That is what he does for Linda, as well as for the rest of his fallen comrades in Alpha Company. Nearing the end of the work, O’Brien relates Linda to the rest of the work. “She’s not the embodied Linda; she’s mostly made up, with a new identity and a new name, like the man who never was… I loved her and then she died. And yet right here, in the spell of memory and imagination, I can still see her as if through ice… I can see Kiowa, too, and Ted Lavender and Curt Lemon, and sometimes I can even see Timmy…”(O’Brien 232).
O’Brien is keeping the dead alive through stories. And thus is revealed the true purpose of The Things They Carried, O’Brien writes the work to save the lives of his fallen soldiers, Linda, and himself. He hopes that by writing the novel, exactly as his memories describe, he can immortalize everyone he writes about, especially Timmy, who was lost in the war.

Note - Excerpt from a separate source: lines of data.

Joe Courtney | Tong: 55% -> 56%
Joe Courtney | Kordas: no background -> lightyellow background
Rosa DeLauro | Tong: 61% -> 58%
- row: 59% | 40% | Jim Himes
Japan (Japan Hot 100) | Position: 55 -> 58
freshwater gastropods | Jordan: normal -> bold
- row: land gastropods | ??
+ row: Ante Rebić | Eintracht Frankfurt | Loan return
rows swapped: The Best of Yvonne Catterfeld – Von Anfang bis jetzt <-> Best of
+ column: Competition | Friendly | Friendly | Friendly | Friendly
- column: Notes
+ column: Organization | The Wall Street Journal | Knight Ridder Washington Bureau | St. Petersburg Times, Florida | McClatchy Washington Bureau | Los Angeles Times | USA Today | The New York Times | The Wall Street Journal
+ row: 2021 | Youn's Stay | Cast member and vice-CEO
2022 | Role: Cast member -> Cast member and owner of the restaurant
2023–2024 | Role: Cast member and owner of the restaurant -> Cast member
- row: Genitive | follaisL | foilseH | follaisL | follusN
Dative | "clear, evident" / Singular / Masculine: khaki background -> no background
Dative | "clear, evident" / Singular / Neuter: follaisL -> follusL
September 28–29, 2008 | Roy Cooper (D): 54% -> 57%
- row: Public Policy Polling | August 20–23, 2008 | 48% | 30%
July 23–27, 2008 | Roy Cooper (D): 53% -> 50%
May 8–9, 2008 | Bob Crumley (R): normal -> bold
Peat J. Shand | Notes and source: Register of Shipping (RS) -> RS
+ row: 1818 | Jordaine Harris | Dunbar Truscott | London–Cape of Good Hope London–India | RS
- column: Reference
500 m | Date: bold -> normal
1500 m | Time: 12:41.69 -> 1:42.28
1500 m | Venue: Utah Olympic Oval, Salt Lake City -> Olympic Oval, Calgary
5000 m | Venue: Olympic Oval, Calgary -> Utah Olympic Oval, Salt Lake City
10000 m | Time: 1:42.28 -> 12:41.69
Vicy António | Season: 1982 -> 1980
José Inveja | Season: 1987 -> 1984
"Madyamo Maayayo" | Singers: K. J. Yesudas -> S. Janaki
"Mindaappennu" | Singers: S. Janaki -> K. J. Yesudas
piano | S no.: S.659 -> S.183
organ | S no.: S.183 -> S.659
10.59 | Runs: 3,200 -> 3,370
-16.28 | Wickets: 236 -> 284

The use of symbolism in The Things They Carried is present in many forms. The frequency of symbolism in the work indicates a deliberate attempt by O’Brien to portray a greater meaning through them. Each symbol is used to portray a piece of O’Briens message, and this becomes a crux of the theme as a whole. O’Brien uses symbolism embedded throughout the novel to bring attention to important literary elements and the purpose of his entire work.